Our Concerns: There are several areas of concern relating to the attractiveness of CEF Munis that we believe deserve closer scrutiny at this juncture.

Sector Rotation: The 13 CEF fund types are notorious for their relative price appreciation ranking to churn year-from-year. Since 2004, no CEF fund type experienced the highest annual ranking consecutively. So, investors may not want to purchase the highest ranked CEF fund type in the subsequent year. (See "What Color is Your CEF?" August 15, 2011, where we color-coded the annual rankings for purpose of illustration.)

Valuation: The adjacent chart is a comparison of the average premium/discount of CEF muni funds compared to the CEF fund sector as a whole. In the chart the "green" line represents the average premium discount for the muni CEFs versus the "black" line for all the CEFs.

Hitting a Ceiling: The first thing to note is that anytime the muni CEF premium breached par the fund type subsequently experienced a sustained downturn. This occurred in 1990, 1998 and 2009. We are now again seeing this evidence as the average premium for muni CEFs is 1.3%.

We have also calculated the monthly premium/discount spread between the two. The same chart illustrates ("red" line) that anytime the spread bumps up against the 5.0% level it has a tendency to encounter resistance. This metric appears as an early indicator to the breach of par. On both counts we're seeing the group trade close to perfection.


(Click to enlarge)

Lagging Municipality Economics: State and local governments still face fiscal challenges. The easier cuts and adjustments to state and local budgets have already been made.

States will need to close a combined budget gap of $40 billion in fiscal 2013, according to the Pew Center on the States, a nonprofit, nonpartisan research institution. The good news is that it is down substantially from $174 billion in fiscal 2010.

However, while tax receipts have increased for many states as the economy continues its stubborn recovery, tax revenues are still below pre-recession levels, federal aid continues to fall and unemployment remains stubbornly high.

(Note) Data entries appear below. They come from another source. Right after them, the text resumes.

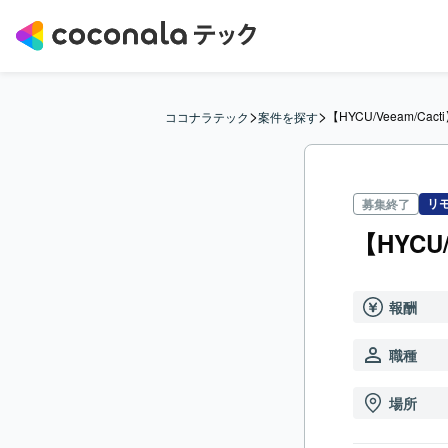
>
>
【HYCU/Veeam/C
ココナラテック
案件を探す
リ
募集終了
【HYCU
報酬
職種
場所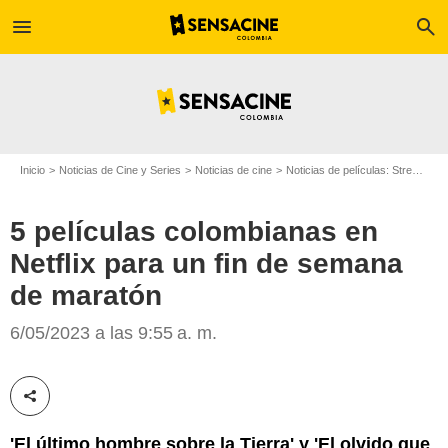
menu
search
Inicio
Noticias de Cine y Series
Noticias de cine
Noticias de películas: Streaming
5 películas colombianas en
Netflix para un fin de semana
de maratón
Película 'El último hombre sobre la tierra'/Foto: Netflix
6/05/2023 a las 9:55 a. m.
Compartir esta noticia
'El último hombre sobre la Tierra' y 'El olvido que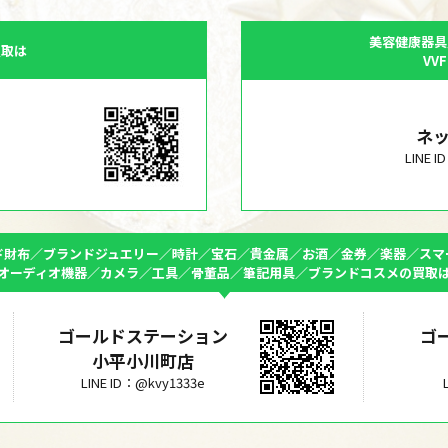
美容健康器具
買取は
VV
ネ
LINE 
ド財布／ブランドジュエリー／時計／宝石／貴金属／お酒／金券／楽器／スマ
オーディオ機器／カメラ／工具／骨董品／筆記用具／ブランドコスメの買取
ゴールドステーション
ゴ
小平小川町店
LINE ID：@kvy1333e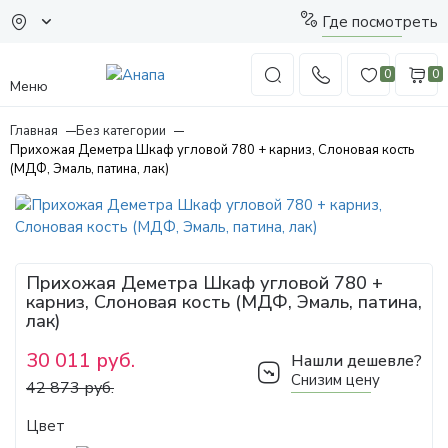
Где посмотреть
0
0
Меню
Главная
Без категории
Прихожая Деметра Шкаф угловой 780 + карниз, Слоновая кость
(МДФ, Эмаль, патина, лак)
Прихожая Деметра Шкаф угловой 780 +
карниз, Слоновая кость (МДФ, Эмаль, патина,
лак)
30 011 руб.
Нашли дешевле?
Снизим цену
42 873 руб.
Цвет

Off-setting some of that increase in revenues is the surging cost of health care and pensions which will be hard to change given the embedded constituencies.

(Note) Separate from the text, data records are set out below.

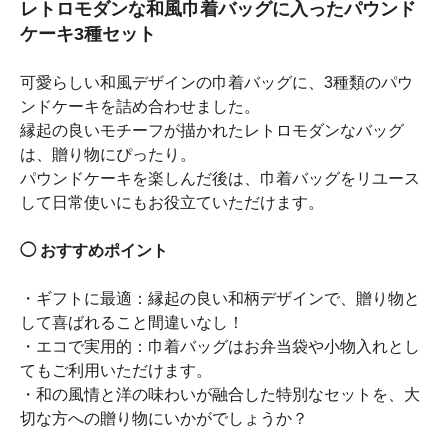
レトロモダンな和風巾着バッグに入ったパウンド
ケーキ3種セット
可愛らしい和風デザインの巾着バッグに、3種類のパウ
ンドケーキを詰め合わせました。
縁起の良いモチーフが描かれたレトロモダンなバッグ
は、贈り物にぴったり。
パウンドケーキを楽しんだ後は、巾着バッグをリユース
して日常使いにもお役立ていただけます。
◯ おすすめポイント
・ギフトに最適：縁起の良い和柄デザインで、贈り物と
して喜ばれること間違いなし！
・エコで実用的：巾着バッグはお弁当袋や小物入れとし
てもご利用いただけます。
・和の風情と洋の味わいが融合した特別なセットを、大
切な方への贈り物にいかがでしょうか？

While municipal defaults will remain muted, it does raise the prospect of credit-rating downgrades and lower bond valuations.

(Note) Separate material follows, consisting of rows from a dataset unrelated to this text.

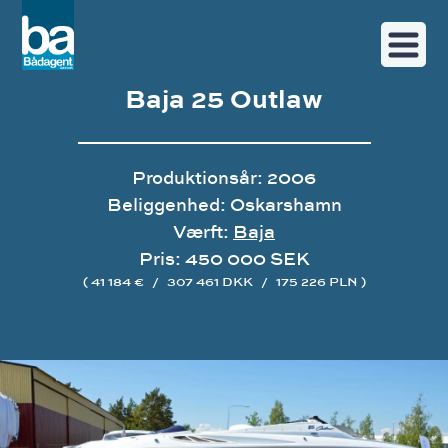
Baja 25 Outlaw
Produktionsår: 2006
Beliggenhed: Oskarshamn
Værft:
Baja
Pris: 450 000 SEK
( 41 184 €
/
307 461 DKK
/
175 226 PLN )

Sustainability of the Distributions: We also noted that 5 of the 10 Nuveen unleveraged muni funds reduced their distribution this month.

Unwinding of LeverageIn our database of 622 CEFs, 236 are coded as either NatlMuniBndFnds or SingleStMuniFnds. The average leverage for the muni group is 32.2%. Based upon a 5.0% average coupon for muni debt held in their portfolios, a 1.5% expense ratio and a debt cost of less than 1%, the return on CEF muni equity would be approximately 5%. This is very close to the current distribution average yield.

If you were to raise the cost of debt 1%, the return on equity, and presumably, the distribution yield would decline by approximately 10%.

Unusual Suspects: We performed a scan on our data base to generate those muni CEFs that were trading at over a 10% premium. We then compared the current premium with their 5 year average to generate the share price change if the share prices were to gravitate towards the 5 year average. We sorted them on that basis.

The average decline was 4.8%. This on the face of it doesn't seem disastrous. However, if rates were to rise there would be additional downside pressure on both distributions and valuations.

EV NY Municipal Bond and EV Municipal Bond II along with PCK PIMCO CA Muni Income II seem to have the largest potential price decline if their share prices were to gravitate towards their 5 year average premium.